HMAS DUCHESS
In early March 1970
during 5RAR’s return journey to Australia on HMAS Sydney (the Vung
Tau Ferry), the ship and its escort, HMAS Yarra, were joined for a
short time by the destroyer, HMAS Duchess. This created a chance of
an unusual and interesting experience for the infantrymen when some
of them transferred on a Bosun’s chair between the Sydney and the
Duchess, as shown in the photograph.
HMS Duchess (as she was originally called in the UK) was a Daring
Class Destroyer, armed with six 115mm (4.5-inch) dual-purpose guns
in three twin mountings (two forward, one aft), four 40mm Bofors
anti-aircraft guns, and a triple-barrel Squid anti-submarine mortar.
Initially it had ten 533mm (21-inch) torpedo tubes in two pentad
mountings but the mounting aft was removed in 1958-59 and replaced
by a deckhouse for extra accommodation.
On 24 February 1964, just two weeks after the HMAS Voyager disaster,
the Australian Government accepted a British offer of a loan of HMS
Duchess, which arrived in Sydney on 19 April 1964. She was
commissioned into the RAN as HMAS Duchess.

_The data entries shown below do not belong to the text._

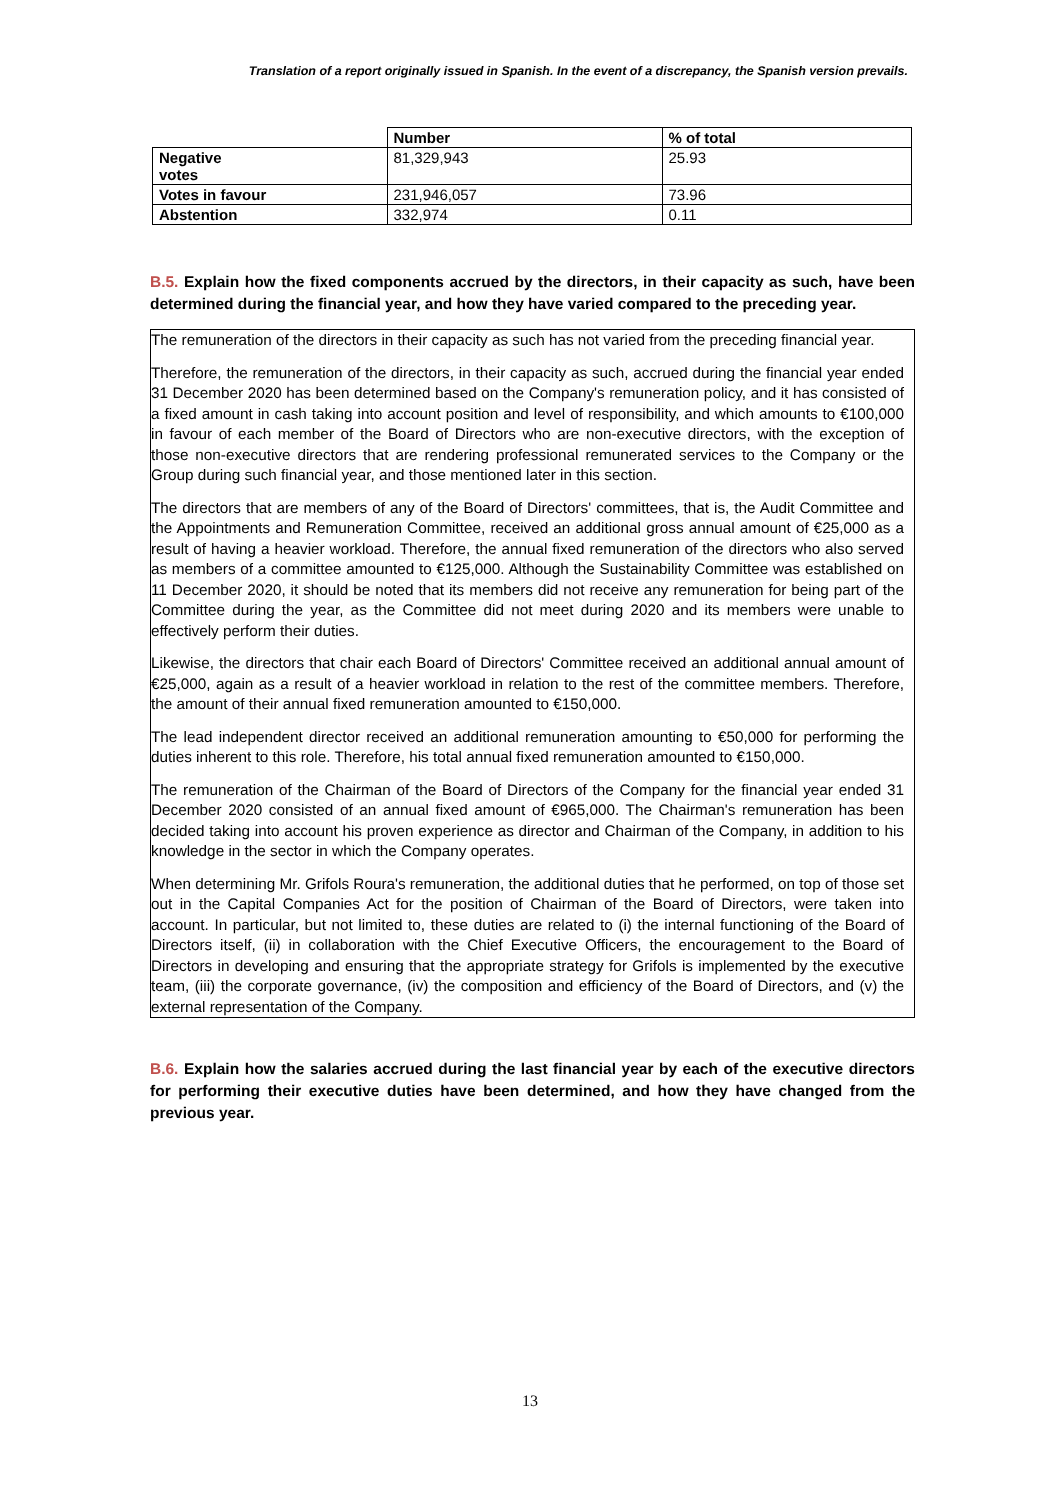Translation of a report originally issued in Spanish. In the event of a discrepancy, the Spanish version prevails.
| | Number | % of total |
| --- | --- | --- |
| Negative votes | 81,329,943 | 25.93 |
| Votes in favour | 231,946,057 | 73.96 |
| Abstention | 332,974 | 0.11 |
B.5. Explain how the fixed components accrued by the directors, in their capacity as such, have been determined during the financial year, and how they have varied compared to the preceding year.
The remuneration of the directors in their capacity as such has not varied from the preceding financial year.
Therefore, the remuneration of the directors, in their capacity as such, accrued during the financial year ended 31 December 2020 has been determined based on the Company's remuneration policy, and it has consisted of a fixed amount in cash taking into account position and level of responsibility, and which amounts to €100,000 in favour of each member of the Board of Directors who are non-executive directors, with the exception of those non-executive directors that are rendering professional remunerated services to the Company or the Group during such financial year, and those mentioned later in this section.
The directors that are members of any of the Board of Directors' committees, that is, the Audit Committee and the Appointments and Remuneration Committee, received an additional gross annual amount of €25,000 as a result of having a heavier workload. Therefore, the annual fixed remuneration of the directors who also served as members of a committee amounted to €125,000. Although the Sustainability Committee was established on 11 December 2020, it should be noted that its members did not receive any remuneration for being part of the Committee during the year, as the Committee did not meet during 2020 and its members were unable to effectively perform their duties.
Likewise, the directors that chair each Board of Directors' Committee received an additional annual amount of €25,000, again as a result of a heavier workload in relation to the rest of the committee members. Therefore, the amount of their annual fixed remuneration amounted to €150,000.
The lead independent director received an additional remuneration amounting to €50,000 for performing the duties inherent to this role. Therefore, his total annual fixed remuneration amounted to €150,000.
The remuneration of the Chairman of the Board of Directors of the Company for the financial year ended 31 December 2020 consisted of an annual fixed amount of €965,000. The Chairman's remuneration has been decided taking into account his proven experience as director and Chairman of the Company, in addition to his knowledge in the sector in which the Company operates.
When determining Mr. Grifols Roura's remuneration, the additional duties that he performed, on top of those set out in the Capital Companies Act for the position of Chairman of the Board of Directors, were taken into account. In particular, but not limited to, these duties are related to (i) the internal functioning of the Board of Directors itself, (ii) in collaboration with the Chief Executive Officers, the encouragement to the Board of Directors in developing and ensuring that the appropriate strategy for Grifols is implemented by the executive team, (iii) the corporate governance, (iv) the composition and efficiency of the Board of Directors, and (v) the external representation of the Company.
B.6. Explain how the salaries accrued during the last financial year by each of the executive directors for performing their executive duties have been determined, and how they have changed from the previous year.
13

On 12 October 1967, the Australian government announced that the
initial four-year loan of Duchess had been extended until April
1972. She was then purchased outright by Australia in August 1972 at
a cost of £150,000.
In addition to several deployments throughout South East Asia and
the Philippines, HMAS Duchess acted as a convoy escort for HMAS
Sydney when ferrying troops and materiel to and from Vung Tau, the
Australian logistics port in South Vietnam. She became a training
ship in 1973 before being decommissioned on 23 October 1977, one day
after the 25th anniversary of her original commissioning for the
Royal Navy in the UK. She was sold on 7 May 1980 and towed from
Sydney Harbour on 9 July bound for Taiwan, where she was broken up
by the Tung Ho Steel Enterprise Corporation.